[Collected data]

┄┄┄┄┄┄

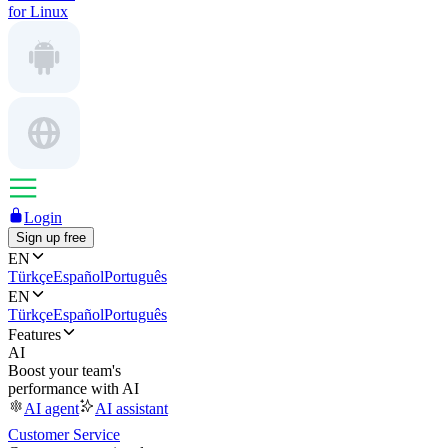
for Linux
Login
Sign up free
EN
Türkçe
Español
Português
EN
Türkçe
Español
Português
Features
AI
Boost your team's
performance with AI
AI agent
AI assistant
Customer Service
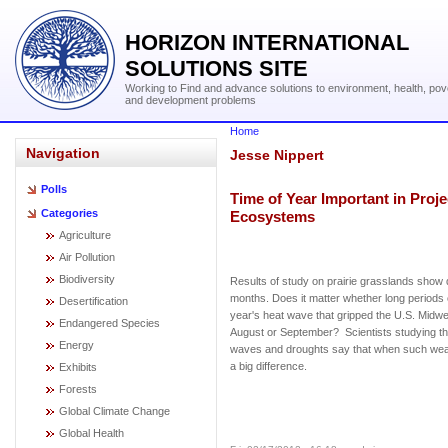
HORIZON INTERNATIONAL
SOLUTIONS SITE
Working to Find and advance solutions to environment, health, pov
and development problems
Home
Navigation
Jesse Nippert
Polls
Time of Year Important in Proj
Categories
Ecosystems
Agriculture
Air Pollution
Biodiversity
Results of study on prairie grasslands show 
months. Does it matter whether long periods 
Desertification
year's heat wave that gripped the U.S. Midwe
Endangered Species
August or September? Scientists studying the
Energy
waves and droughts say that when such we
a big difference.
Exhibits
Forests
Global Climate Change
Global Health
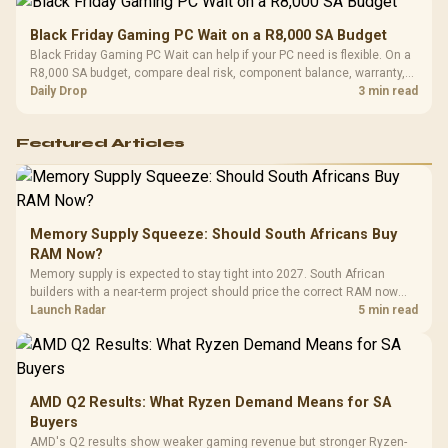
Black Friday Gaming PC Wait on a R8,000 SA Budget
Black Friday Gaming PC Wait can help if your PC need is flexible. On a
R8,000 SA budget, compare deal risk, component balance, warranty,
and timing before waiting.
Daily Drop
3 min read
Featured Articles
Memory Supply Squeeze: Should South Africans Buy
RAM Now?
Memory supply is expected to stay tight into 2027. South African
builders with a near-term project should price the correct RAM now
instead of waiting for an assumed drop.
Launch Radar
5 min read
AMD Q2 Results: What Ryzen Demand Means for SA
Buyers
AMD's Q2 results show weaker gaming revenue but stronger Ryzen-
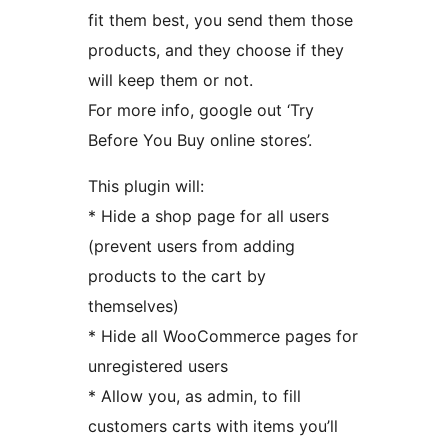
fit them best, you send them those
products, and they choose if they
will keep them or not.
For more info, google out ‘Try
Before You Buy online stores’.
This plugin will:
* Hide a shop page for all users
(prevent users from adding
products to the cart by
themselves)
* Hide all WooCommerce pages for
unregistered users
* Allow you, as admin, to fill
customers carts with items you’ll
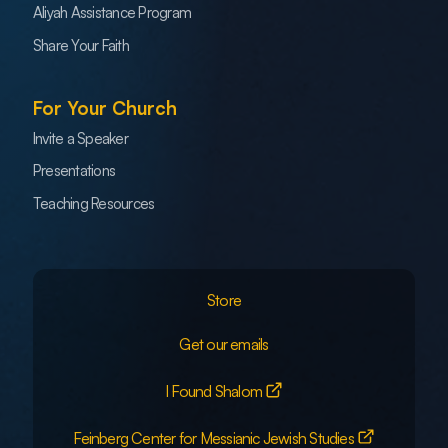
Aliyah Assistance Program
Share Your Faith
For Your Church
Invite a Speaker
Presentations
Teaching Resources
Store
Get our emails
I Found Shalom
Feinberg Center for Messianic Jewish Studies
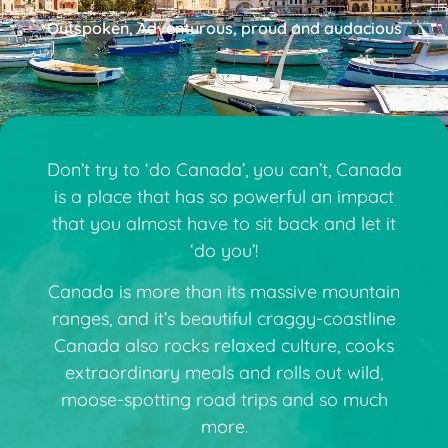
Outspoken, Adventurous, proud and audacious
Don’t try to ‘do Canada’, you can’t, Canada
is a place that has so powerful an impact
that you almost have to sit back and let it
‘do you’!
Canada is more than its massive mountain
ranges, and it’s beautiful craggy-coastline
Canada also rocks relaxed culture, cooks
extraordinary meals and rolls out wild,
moose-spotting road trips and so much
more.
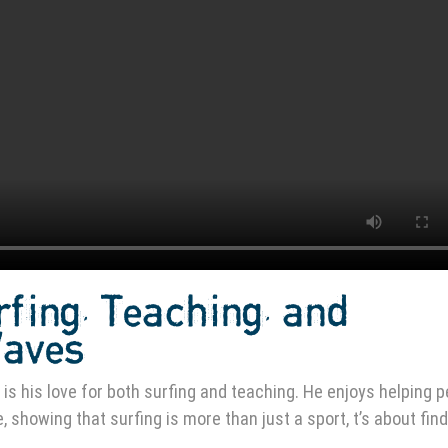
rfing, Teaching, and
Waves
is his love for both surfing and teaching. He enjoys helping 
 showing that surfing is more than just a sport, t’s about fin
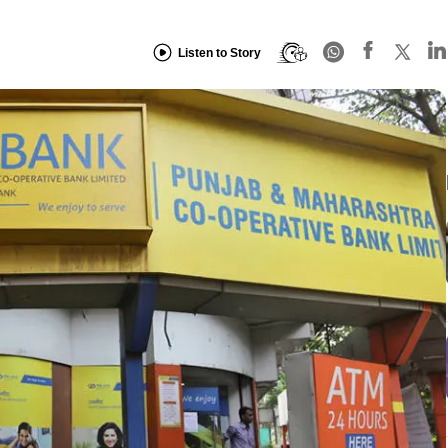
Listen to Story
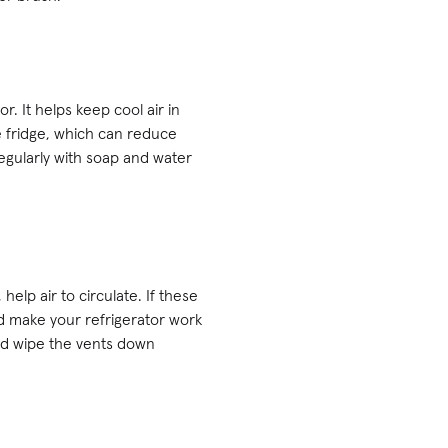
r. It helps keep cool air in
e fridge, which can reduce
regularly with soap and water
help air to circulate. If these
d make your refrigerator work
 and wipe the vents down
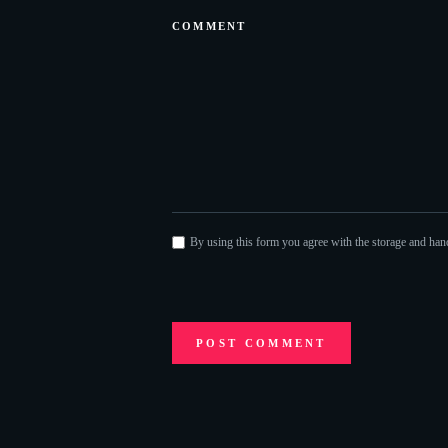
By using this form you agree with the storage and hand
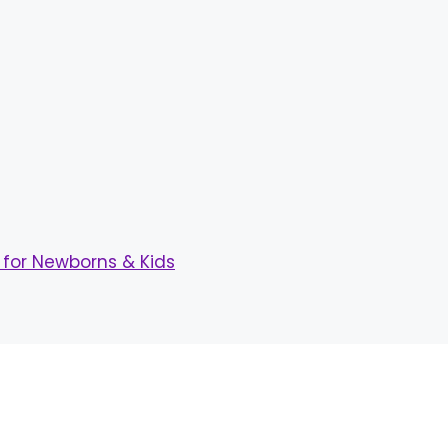
for Newborns & Kids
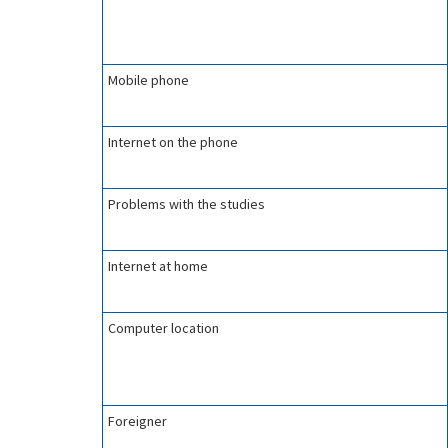
Mobile phone
Internet on the phone
Problems with the studies
Internet at home
Computer location
Foreigner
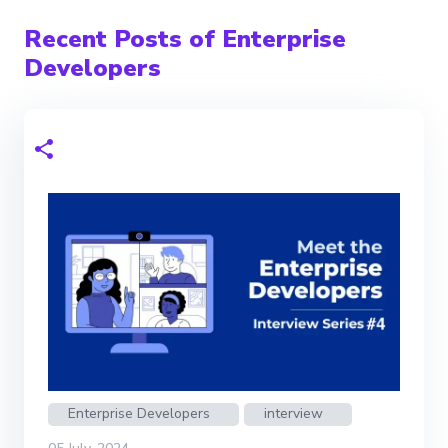
Recent Posts of Enterprise
Developers
Enterprise Developers
interview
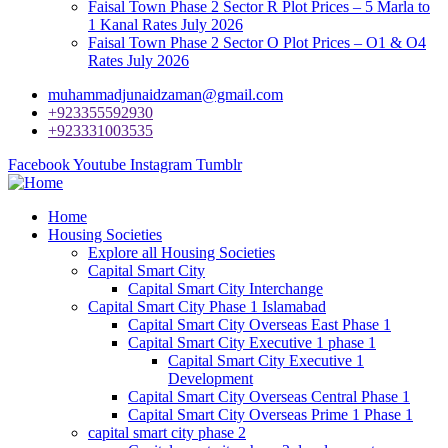
Faisal Town Phase 2 Sector R Plot Prices – 5 Marla to
1 Kanal Rates July 2026
Faisal Town Phase 2 Sector O Plot Prices – O1 & O4
Rates July 2026
muhammadjunaidzaman@gmail.com
+923355592930
+923331003535
Facebook
Youtube
Instagram
Tumblr
Home
Housing Societies
Explore all Housing Societies
Capital Smart City
Capital Smart City Interchange
Capital Smart City Phase 1 Islamabad
Capital Smart City Overseas East Phase 1
Capital Smart City Executive 1 phase 1
Capital Smart City Executive 1
Development
Capital Smart City Overseas Central Phase 1
Capital Smart City Overseas Prime 1 Phase 1
capital smart city phase 2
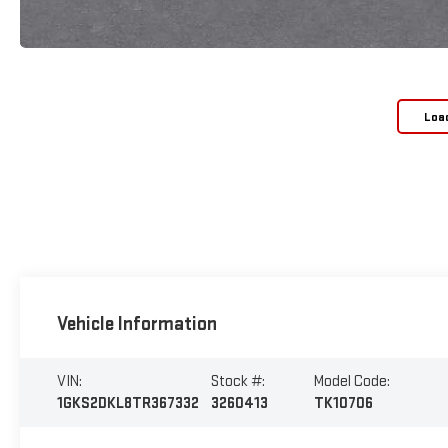
Loa
Vehicle Information
VIN:
Stock #:
Model Code:
1GKS2DKL8TR367332
3260413
TK10706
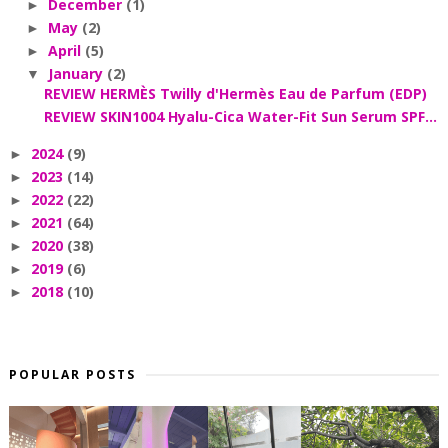
December
(1)
►
May
(2)
►
April
(5)
►
January
(2)
▼
REVIEW HERMÈS Twilly d'Hermès Eau de Parfum (EDP)
REVIEW SKIN1004 Hyalu-Cica Water-Fit Sun Serum SPF...
2024
(9)
►
2023
(14)
►
2022
(22)
►
2021
(64)
►
2020
(38)
►
2019
(6)
►
2018
(10)
►
POPULAR POSTS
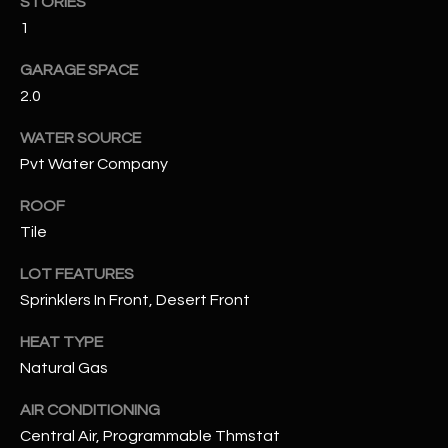
STORIES
assistance.
You can also
1
S
click the
unsubscribe
C
GARAGE SPACE
link in the
emails.
2.0
Message
O
and data
rates may
WATER SOURCE
N
apply.
Message
Pvt Water Company
frequency
N
may vary.
ROOF
Privacy
Policy
E
.
Tile
C
SUBMIT
LOT FEATURES
T
Sprinklers In Front, Desert Front
HEAT TYPE
M
Natural Gas
D
Y
A
AIR CONDITIONING
Central Air, Programmable Thmstat
N
S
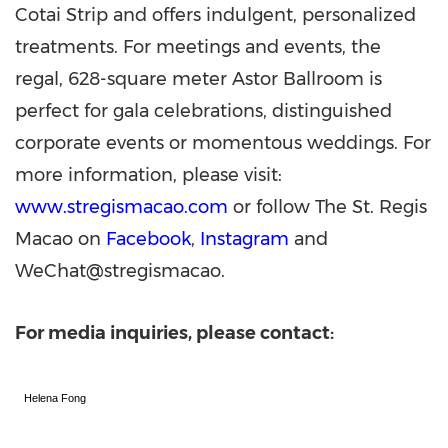
Cotai Strip and offers indulgent, personalized
treatments. For meetings and events, the
regal, 628-square meter Astor Ballroom is
perfect for gala celebrations, distinguished
corporate events or momentous weddings. For
more information, please visit:
www.stregismacao.com
or follow The St. Regis
Macao on
Facebook
,
Instagram
and
WeChat@stregismacao.
For media inquiries, please contact:
Helena Fong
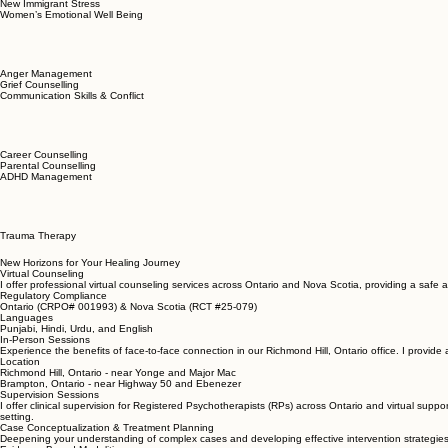
I provide a supportive environment where we can work together towards your healing and person
Couple Counselling
New Immigrant Stress
Women’s Emotional Well Being
Anger Management
Grief Counselling
Communication Skills & Conflict
Career Counselling
Parental Counselling
ADHD Management
Trauma Therapy
New Horizons for Your Healing Journey
Virtual Counseling
I offer professional virtual counseling services across Ontario and Nova Scotia, providing a safe 
Regulatory Compliance
Ontario (CRPO# 001993) & Nova Scotia (RCT #25-079)
Languages
Punjabi, Hindi, Urdu, and English
In-Person Sessions
Experience the benefits of face-to-face connection in our Richmond Hill, Ontario office. I provid
Location
Richmond Hill, Ontario - near Yonge and Major Mac
Brampton, Ontario - near Highway 50 and Ebenezer
Supervision Sessions
I offer clinical supervision for Registered Psychotherapists (RPs) across Ontario and virtual suppo
setting.
Case Conceptualization & Treatment Planning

┄┄┄┄┄┄

#### PROBLEM
From the listing above, list each line that includes the word "please".

#### TASK OUTPUT
more information, please visit:
For media inquiries, please contact:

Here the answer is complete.